L’œil abimé, Gavroche trimballé par la police doit présenter ses excuses au responsable du cirque ; pour le punir, on l’enferme quelques minutes dans la cage du lion. Il doit aussi apprendre ce qu’il doit dire en rentrant chez ses parents et ces mots sont la reprise d’une citation de Victor Hugo : C’est de la faute à qui ? – A moi, répond l’enfant en sanglotant. Par une sorte de mimétisme visuel, le lion de la cage transmet un cri à l’enfant. D’abord sourd puisque les gamins attaquent la voiture de police avec des pistolets en plastique.
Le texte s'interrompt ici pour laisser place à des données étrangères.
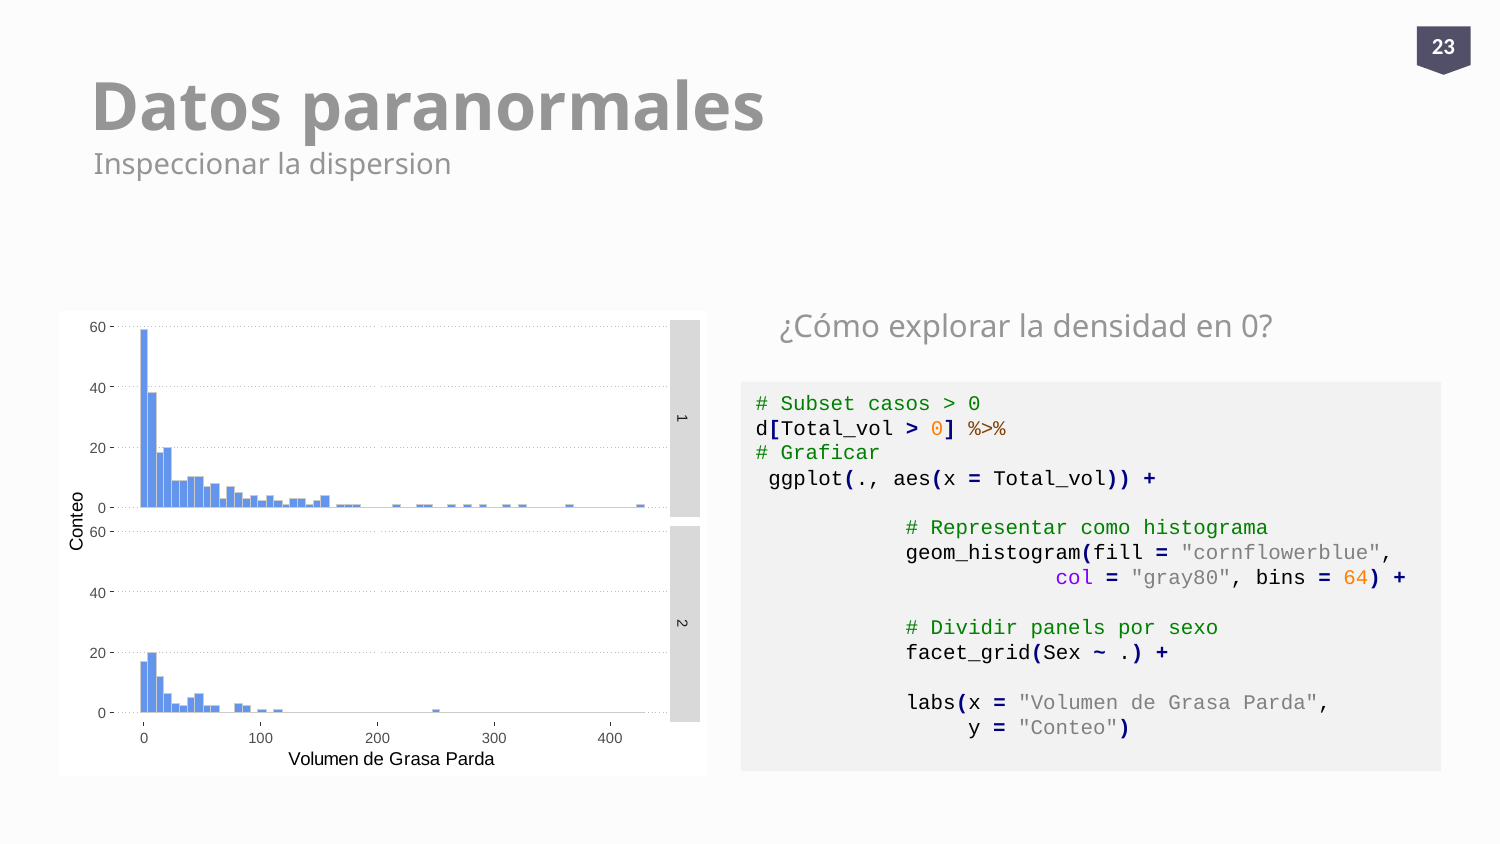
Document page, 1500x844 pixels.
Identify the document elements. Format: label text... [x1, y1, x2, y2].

Progressivement le cri devient mugissement et révolte.
Ce n’est pas parce qu’on raconte ce film ici qu’il ne faut pas aller le voir. Tout est dans la façon de tordre le cou aux clichés dominants des films de banlieue à savoir la drogue, le terrorisme, la religion. Dès les premières images la caméra est en empathie avec tous les personnages en présence, puisqu’eux-mêmes et eux seuls maintiennent l’équilibre à la cité des Bosquets.
La révolte
Les policiers sont au même niveau que les autres personnages puisqu’ils vivent à Montfermeil. Et aucune représentation moderne des Misérables de Victor Hugo ne sera plus juste. Et jamais aucun film ne montre à ce point comment les banlieues sont abandonnées par les pouvoirs publics dont l’incarnation d’un faux maire (caïd en chef) en est l’ironique représentation. Et comme toute société abandonnée, elle se structure. Au début du film, les enfants partent avec leurs drapeaux soutenir l ’équipe de France lors de la coupe du monde de football et à la fin, les mêmes gosses essaient de détruire la police française. Comme dans “Gloria Mundi” la fin du film ouvre une petite lueur d’espoir. On voit une lumière vaciller dans la fermeture en iris qui clôt le film.
Et ces quelques mots :
“Mes amis retenez bien ceci. Il n’y a ni de mauvais hommes, ni de mauvaises herbes. Il n’y a que de mauvais cultivateurs.”